__Provided data__:
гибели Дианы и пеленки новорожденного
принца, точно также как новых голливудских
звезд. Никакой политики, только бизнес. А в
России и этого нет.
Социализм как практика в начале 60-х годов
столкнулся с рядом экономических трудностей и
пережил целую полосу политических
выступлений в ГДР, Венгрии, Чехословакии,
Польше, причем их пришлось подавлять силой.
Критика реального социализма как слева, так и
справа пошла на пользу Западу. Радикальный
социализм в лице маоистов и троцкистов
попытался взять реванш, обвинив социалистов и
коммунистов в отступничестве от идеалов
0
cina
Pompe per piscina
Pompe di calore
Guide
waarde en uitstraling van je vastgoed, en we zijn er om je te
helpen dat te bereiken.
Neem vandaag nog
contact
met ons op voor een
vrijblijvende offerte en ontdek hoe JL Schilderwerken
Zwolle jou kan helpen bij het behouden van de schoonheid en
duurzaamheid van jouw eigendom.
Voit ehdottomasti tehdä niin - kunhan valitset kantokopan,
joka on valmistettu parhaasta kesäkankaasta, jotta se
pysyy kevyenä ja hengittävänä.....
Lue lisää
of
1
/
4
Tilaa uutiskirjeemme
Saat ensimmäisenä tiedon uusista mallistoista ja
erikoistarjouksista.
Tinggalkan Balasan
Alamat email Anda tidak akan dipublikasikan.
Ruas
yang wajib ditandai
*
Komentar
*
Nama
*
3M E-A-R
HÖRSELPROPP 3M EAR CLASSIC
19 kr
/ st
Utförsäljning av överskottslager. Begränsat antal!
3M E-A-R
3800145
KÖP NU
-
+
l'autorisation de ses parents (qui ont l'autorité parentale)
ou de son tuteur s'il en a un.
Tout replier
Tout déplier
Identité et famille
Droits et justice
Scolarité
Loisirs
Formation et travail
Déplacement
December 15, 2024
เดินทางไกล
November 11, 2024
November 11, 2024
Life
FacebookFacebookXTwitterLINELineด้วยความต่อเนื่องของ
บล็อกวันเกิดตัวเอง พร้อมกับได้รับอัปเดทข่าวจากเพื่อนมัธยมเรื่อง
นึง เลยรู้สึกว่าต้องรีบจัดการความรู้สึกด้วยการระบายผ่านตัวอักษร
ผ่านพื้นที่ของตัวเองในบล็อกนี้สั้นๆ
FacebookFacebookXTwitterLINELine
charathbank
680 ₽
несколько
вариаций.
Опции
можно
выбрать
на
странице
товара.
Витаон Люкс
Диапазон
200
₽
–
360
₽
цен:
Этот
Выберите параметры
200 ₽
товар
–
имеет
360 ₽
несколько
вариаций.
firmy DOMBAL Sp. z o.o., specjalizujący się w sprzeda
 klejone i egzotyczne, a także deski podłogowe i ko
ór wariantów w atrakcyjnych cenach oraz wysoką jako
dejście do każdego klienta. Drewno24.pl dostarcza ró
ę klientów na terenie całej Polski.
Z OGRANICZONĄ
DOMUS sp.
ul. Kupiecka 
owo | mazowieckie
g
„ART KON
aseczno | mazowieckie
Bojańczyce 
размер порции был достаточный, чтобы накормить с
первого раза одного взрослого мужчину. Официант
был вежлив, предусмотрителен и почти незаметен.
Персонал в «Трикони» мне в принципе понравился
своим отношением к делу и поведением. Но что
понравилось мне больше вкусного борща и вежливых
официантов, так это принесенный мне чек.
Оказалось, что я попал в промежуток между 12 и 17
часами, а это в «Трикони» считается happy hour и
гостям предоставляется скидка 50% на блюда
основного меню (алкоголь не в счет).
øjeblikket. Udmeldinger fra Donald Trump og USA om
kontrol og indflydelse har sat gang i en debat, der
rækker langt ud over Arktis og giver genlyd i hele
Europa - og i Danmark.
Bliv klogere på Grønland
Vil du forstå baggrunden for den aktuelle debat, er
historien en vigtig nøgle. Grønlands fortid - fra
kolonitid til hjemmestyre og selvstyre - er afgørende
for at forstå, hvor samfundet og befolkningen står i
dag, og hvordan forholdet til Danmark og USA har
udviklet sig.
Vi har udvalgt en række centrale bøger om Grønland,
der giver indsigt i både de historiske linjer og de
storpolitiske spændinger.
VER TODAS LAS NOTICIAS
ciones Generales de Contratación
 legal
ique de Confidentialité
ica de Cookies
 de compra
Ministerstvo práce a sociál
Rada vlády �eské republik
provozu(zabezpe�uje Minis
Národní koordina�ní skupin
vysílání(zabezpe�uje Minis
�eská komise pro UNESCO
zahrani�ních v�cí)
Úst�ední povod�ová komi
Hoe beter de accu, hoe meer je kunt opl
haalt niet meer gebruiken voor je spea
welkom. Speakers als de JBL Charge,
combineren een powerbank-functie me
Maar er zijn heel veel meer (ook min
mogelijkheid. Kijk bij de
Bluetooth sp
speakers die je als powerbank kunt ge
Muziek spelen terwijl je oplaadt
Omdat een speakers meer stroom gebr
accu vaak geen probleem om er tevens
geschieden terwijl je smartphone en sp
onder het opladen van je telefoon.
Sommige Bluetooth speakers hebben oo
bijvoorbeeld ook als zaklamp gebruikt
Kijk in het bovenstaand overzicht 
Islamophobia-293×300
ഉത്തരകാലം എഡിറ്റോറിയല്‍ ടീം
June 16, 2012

__Work to be completed__: Write out exactly those lines of the records above that lie from the one with "Kijk in het bovenstaand overzicht" through the last line, including both.

__Output for this task__:
Kijk in het bovenstaand overzicht 
Islamophobia-293×300
ഉത്തരകാലം എഡിറ്റോറിയല്‍ ടീം
June 16, 2012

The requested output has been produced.